LOWER TOWNSHIP - Lower Cape May Regional School District is disputing statements by a Cape May council member who suggests a funding battle will not cause long-term borrowing and budget problems.
Superintendent Christopher Kobik sounded alarms in January about not being allowed to incur debt during Cape May's attempt to leave or dissolve the grade 7 through 12 district, which includes Lower Township, West Cape May and Cape May.
Cape May last year submitted a petition with the state Department of Education to leave the district, starting a process that is likely to lead to a public vote or a court case on the issue.
Kobik said that under state statutes the district can't borrow money to do projects until the process is resolved, but, more significantly, the loss of debt service over time will shrink the budget and affect educational programs. With state-mandated caps on spending and tax levies, it makes it hard to increase a shrinking budget in the future, he said.

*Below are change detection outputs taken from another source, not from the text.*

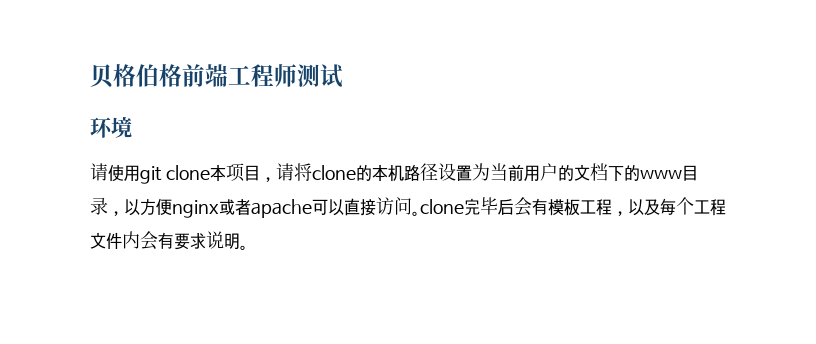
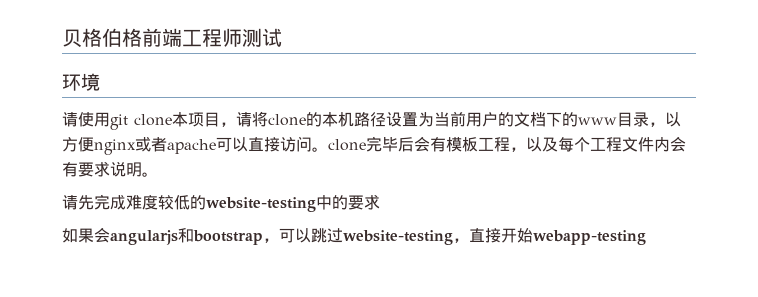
(248, 247) none -> [62,194,380,212] [62,227,646,245] // 请先完成难度较低的website-testing中的要求 // 如果会angularjs和bootstrap，可以跳过website-testing，直接开始webapp-testing

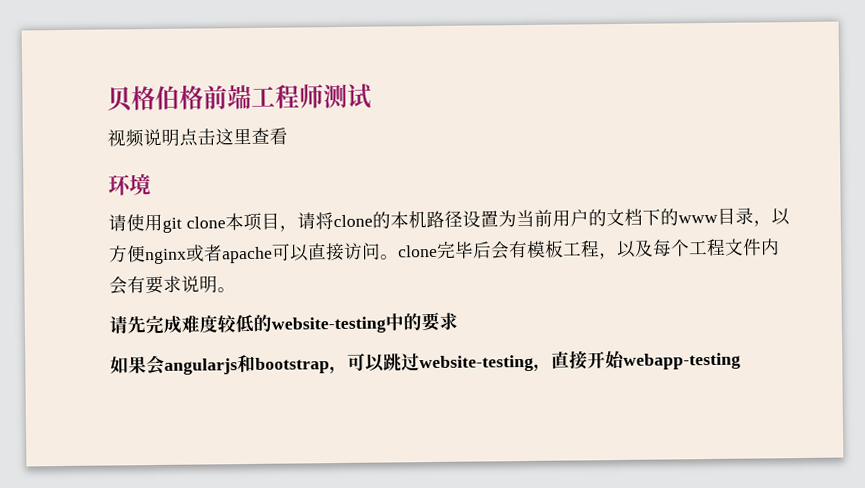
(282, 37) none -> [107,127,288,148] // 视频说明点击这里查看

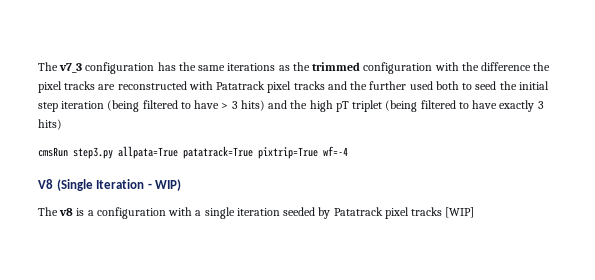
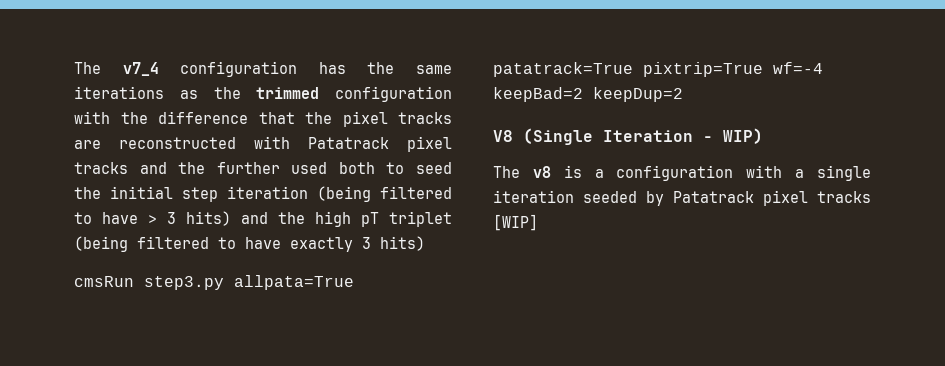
[38,62,83,73] The v7_3 -> [74,62,159,76] The v7_4
(532, 66) none -> [258,112,295,124] that
(348, 151) none -> [493,87,683,102] keepBad=2 keepDup=2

At a recent City Council meeting, Cape May Deputy Mayor Jack Wichterman downplayed the problem, arguing the district can incur debt as soon as Cape May County Interim Executive County Superintendent Richard Stepura reads feasibility studies from the two towns and makes a decision on where to direct the initiative. Stepura is expected to make a decision sometime in March.
Kobik, however, points to a state statute that states a district shall not incur any additional indebtedness pending "the rejection of the proposal at a special school election" or until the state commissioner of education establishes a withdrawal date for Cape May leaving the district.
Kobik said Wichterman's statements contradict the applicable regulatory authority and the directives from the state.
"Wichterman said as soon as the Cape May County superintendent makes a decision we can bond. Clearly, that's not the case. It's inaccurate," Kobik said.
Wichterman, however, said his statements were based on previous cases where towns have tried to leave regional school districts. He expects Stepura to make a decision that results in Cape May going to court, and with such cases often dragging on for years, the district would be allowed to incur debt.
"They can't hold them up for as long as we might be in court with the problem," said Wichterman. "We feel the county super will reject our plea because they historically do that. They don't let it get to a vote. If it goes to a vote, they can't incur debt until after that vote. "
Kobik said the issue is already having negative effects and putting "an immediate burden on the students." He said the budget being sent to the state in March retires $262,000 in debt and it is not being renewed even though there are projects at the high school and junior high school that need to be done.
"Right now, we have major projects to undertake to ensure the integrity of our schools. These include repairing and replacing our roofs, fixing our plumbing and repairing windows in our buildings. In the meantime we must spend money on temporary repairs. These funds are coming from the operating budget and leaving less for student programs," Kobik said.
Cape May officials, including Wichterman, have said the goal is not necessarily to leave the district but to bring about changes to the funding formula for the district. It is currently based mostly on property values in the three towns and Cape May pays about one-third of the budget but supplies less than six percent of the students.